Generally, the parameter that usually determines the higher or lower degree of mobility of metals in the environment is the pH. Although no direct relationship between the physicochemical parameters and the composition of the pond was observed at first sight, it is known that sulphides with a metal/sulphide ratio = 1 (e.g., sphalerite, galena or chalcopyrite) do not normally produce acidity when the oxidising agent is oxygen [
47]. Therefore, slurries from this type of mineralisation usually have alkaline characteristics. Even so, considering the significant percentage in weight of siderite estimated by XRD (
Table 1), it is important to study the pH of the slurry, as sulphides can generate acidity upon weathering [
2]. With regard to the Spanish applicable legislation on slurry pond contamination, it is necessary to consult Royal Decree 1310/1990, which establishes the limit concentrations of potentially dangerous elements that soils may contain depending on the pH (
Table 6).
The pH values of all slurry samples are >7; therefore, Pb is the only metal exceeding the permitted values in 4 of the 38 samples analysed. The contents of the other elements do not exceed the permitted values. Apart from the metal contents envisaged by the present legislation, two other elements (As and Sb) are present in significant amounts in the mine ponds and could pose a risk for the environment. Moreover, As and Sb are metalloids whose degree of mobilisation increases with the pH, as is the case for the study area, where alkaline pH values have been measured. However, the pseudo-total As concentrations are not a good indicators of mobilisation and the potential environmental impact, because As fractions (As(III) and As(V)) differ in their solubility, particularly under different environmental conditions, e.g., [
49]. In order to properly discriminate the degree of arsenic mobilisation and potential risk of transfer to aqueous systems, fractionation studies and leaching tests should be used. Similar conclusions can be obtained for Sb, as their degree of mobilisation also depends on the different Sb fraction (Sb(III) and Sb(V)) concentrations.

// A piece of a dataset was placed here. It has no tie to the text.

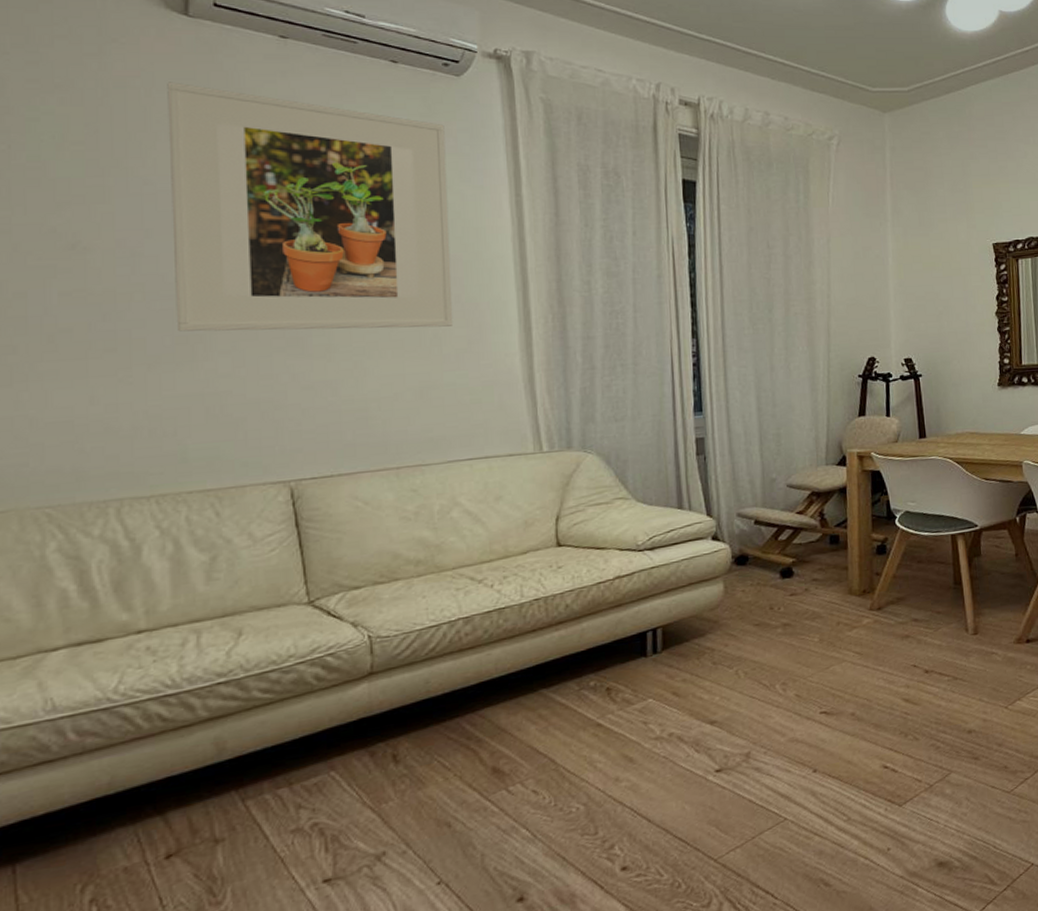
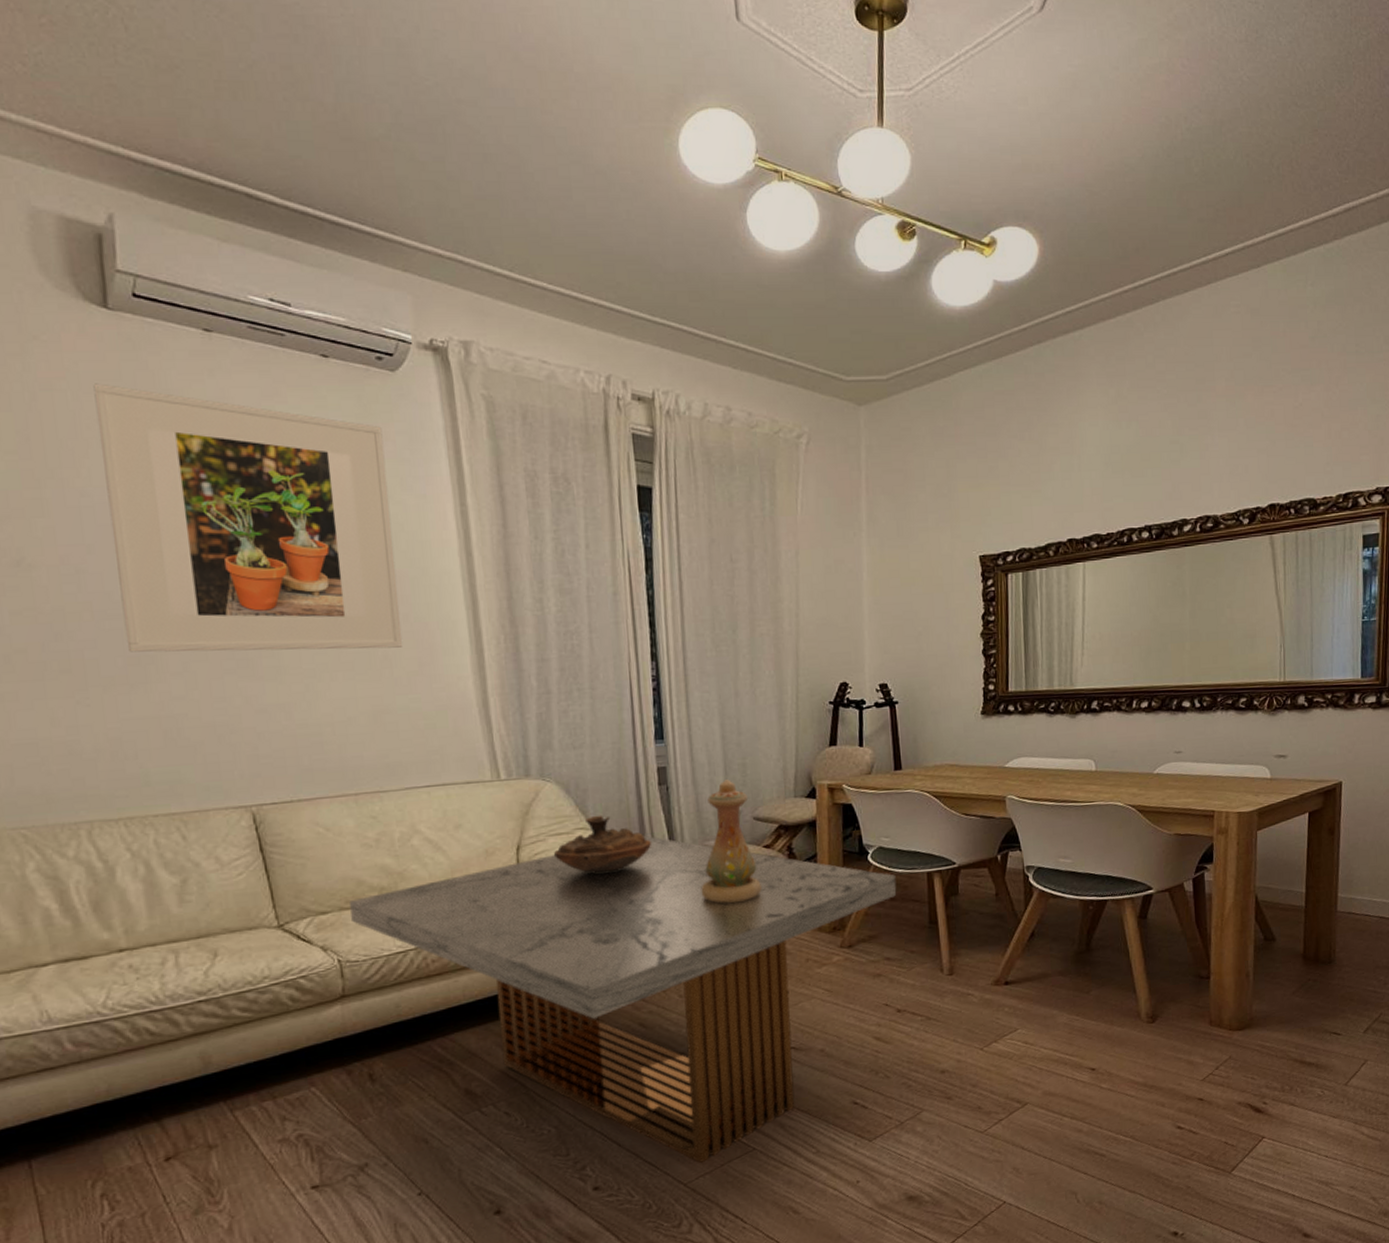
coffee table: none [384,504,923,837] -> present [350,836,897,1164]
decorative bowl: none [593,484,688,542] -> present [554,815,651,873]
vase: none [736,448,795,569] -> present [701,778,762,904]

This is beyond the scope of this work and, consequently, has not been considered here, but they would be envisaged for future works in the area. However, it is worthy to say that a recent work about the physicochemical properties of both surface and groundwater discharge points around the mine ponds [
50] has revealed very low (<1 µg/L) concentration values of the total As and Sb, independently of the climate conditions (different field sampling campaigns were carried out to evaluate potential differences between the wet and dry periods during the year). The results obtained by the authors seem to confirm that, despite the high concentration values of the metalloids found in the pond samples, its degree of mobilisation towards the aqueous systems is very reduced. This seems to exclude the polluting potential of these ponds in relation to the surrounding aqueous systems, but its dispersion from mobilisation agents different from water cannot be completely ruled out. As stated in [
7], the entire pond perimeter is exposed to the combined effects of water, wind, gravity and anthropogenic actions. Consequently, measures to restore and/or stabilise the ponds should be undertaken to reduce the high rate of erosion and the dispersion of potentially toxic metals.
In summary, although the minor polluting potential of these ponds is evident, the quantities are significant enough to require a detailed geo-environmental study and the implementation of appropriate management to minimise the risk both for the environment and for the native population and visitors.